SUPPLIED TEXT:

____

Summary: Researchers developed a new machine learning technique to improve red-teaming, a process used to test AI models for safety by identifying prompts that trigger toxic responses. By employing a curiosity-driven exploration method, their approach encourages a red-team model to generate diverse and novel prompts that reveal potential weaknesses in AI systems.
This method has proven more effective than traditional techniques, producing a broader range of toxic responses and enhancing the robustness of AI safety measures. The research, set to be presented at the International Conference on Learning Representations, marks a significant step toward ensuring that AI behaviors align with desired outcomes in real-world applications.
Key Facts:
Source: MIT
A user could ask ChatGPT to write a computer program or summarize an article, and the AI chatbot would likely be able to generate useful code or write a cogent synopsis. However, someone could also ask for instructions to build a bomb, and the chatbot might be able to provide those, too.
To prevent this and other safety issues, companies that build large language models typically safeguard them using a process called red-teaming. Teams of human testers write prompts aimed at triggering unsafe or toxic text from the model being tested. These prompts are used to teach the chatbot to avoid such responses.
But this only works effectively if engineers know which toxic prompts to use. If human testers miss some prompts, which is likely given the number of possibilities, a chatbot regarded as safe might still be capable of generating unsafe answers.
Researchers from Improbable AI Lab at MIT and the MIT-IBM Watson AI Lab used machine learning to improve red-teaming. They developed a technique to train a red-team large language model to automatically generate diverse prompts that trigger a wider range of undesirable responses from the chatbot being tested.
They do this by teaching the red-team model to be curious when it writes prompts, and to focus on novel prompts that evoke toxic responses from the target model.

____

ACTIVITIES:
• A. Do these statements agree with the article on AI red-teaming? (i) The research is set to be presented at the International Conference on Learning Representations. (ii) In red-teaming, human testers write prompts meant to trigger unsafe or toxic text from the model. (iii) All of the researchers came from the MIT-IBM Watson AI Lab. Answer yes or no for each, quoting the deciding words of the article.
• B. Pick up the article on AI red-teaming after its final sentence and continue it.

Saved data entries
____

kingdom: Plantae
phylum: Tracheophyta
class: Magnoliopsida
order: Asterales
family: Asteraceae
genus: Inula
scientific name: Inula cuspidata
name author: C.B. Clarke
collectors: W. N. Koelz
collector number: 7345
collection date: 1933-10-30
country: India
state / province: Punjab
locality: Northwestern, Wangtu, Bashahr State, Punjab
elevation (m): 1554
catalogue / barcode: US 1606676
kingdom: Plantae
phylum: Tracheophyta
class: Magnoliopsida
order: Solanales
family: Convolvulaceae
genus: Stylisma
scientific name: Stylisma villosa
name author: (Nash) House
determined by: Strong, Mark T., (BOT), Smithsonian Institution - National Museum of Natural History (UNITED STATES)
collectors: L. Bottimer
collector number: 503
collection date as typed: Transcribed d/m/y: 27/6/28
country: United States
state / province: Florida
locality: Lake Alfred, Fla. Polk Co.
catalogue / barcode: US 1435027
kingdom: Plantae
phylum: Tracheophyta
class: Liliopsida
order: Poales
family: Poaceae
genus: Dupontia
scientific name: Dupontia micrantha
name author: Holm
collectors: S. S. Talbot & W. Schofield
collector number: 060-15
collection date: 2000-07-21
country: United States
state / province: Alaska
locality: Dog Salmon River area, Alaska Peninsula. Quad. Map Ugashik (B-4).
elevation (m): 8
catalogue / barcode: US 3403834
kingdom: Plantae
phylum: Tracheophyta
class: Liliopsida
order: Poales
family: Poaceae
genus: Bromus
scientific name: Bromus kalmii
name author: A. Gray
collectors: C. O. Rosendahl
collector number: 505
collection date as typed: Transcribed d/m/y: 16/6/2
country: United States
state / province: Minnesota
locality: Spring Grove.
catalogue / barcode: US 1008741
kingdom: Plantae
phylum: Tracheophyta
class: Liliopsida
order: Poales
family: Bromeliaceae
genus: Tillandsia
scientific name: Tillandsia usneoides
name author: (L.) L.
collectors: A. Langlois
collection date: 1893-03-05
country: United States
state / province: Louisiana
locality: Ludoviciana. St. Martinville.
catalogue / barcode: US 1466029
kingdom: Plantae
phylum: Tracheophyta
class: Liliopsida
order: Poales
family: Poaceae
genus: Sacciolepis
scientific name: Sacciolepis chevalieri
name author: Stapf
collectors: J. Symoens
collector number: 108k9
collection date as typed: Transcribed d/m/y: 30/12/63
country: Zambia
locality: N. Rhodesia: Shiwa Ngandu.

____

RESULTS:
• A.
(i) Yes. "The research, set to be presented at the International Conference on Learning Representations"
(ii) Yes. "Teams of human testers write prompts aimed at triggering unsafe or toxic text from the model being tested."
(iii) No. "Researchers from Improbable AI Lab at MIT and the MIT-IBM Watson AI Lab used machine learning to improve red-teaming."

• B.
The technique outperformed human testers and other machine-learning approaches by generating more distinct prompts that elicited increasingly toxic responses. Not only does their method significantly improve the coverage of inputs being tested compared to other automated methods, but it can also draw out toxic responses from a chatbot that had safeguards built into it by human experts.
Right now, every large language model has to undergo a very lengthy period of red-teaming to ensure its safety. That is not going to be sustainable if we want to update these models in rapidly changing environments.
Our method provides a faster and more effective way to do this quality assurance, says Zhang-Wei Hong, an electrical engineering and computer science (EECS) graduate student in the Improbable AI lab and lead author of apaper on this red-teaming approach.
Hongs co-authors include EECS graduate students Idan Shenfield, Tsun-Hsuan Wang, and Yung-Sung Chuang; Aldo Pareja and Akash Srivastava, research scientists at the MIT-IBM Watson AI Lab; James Glass, senior research scientist and head of the Spoken Language Systems Group in the Computer Science and Artificial Intelligence Laboratory (CSAIL); and senior author Pulkit Agrawal, director of Improbable AI Lab and an assistant professor in CSAIL. The research will be presented at the International Conference on Learning Representations.
Automated red-teaming
Large language models, like those that power AI chatbots, are often trained by showing them enormous amounts of text from billions of public websites. So, not only can they learn to generate toxic words or describe illegal activities, the models could also leak personal information they may have picked up.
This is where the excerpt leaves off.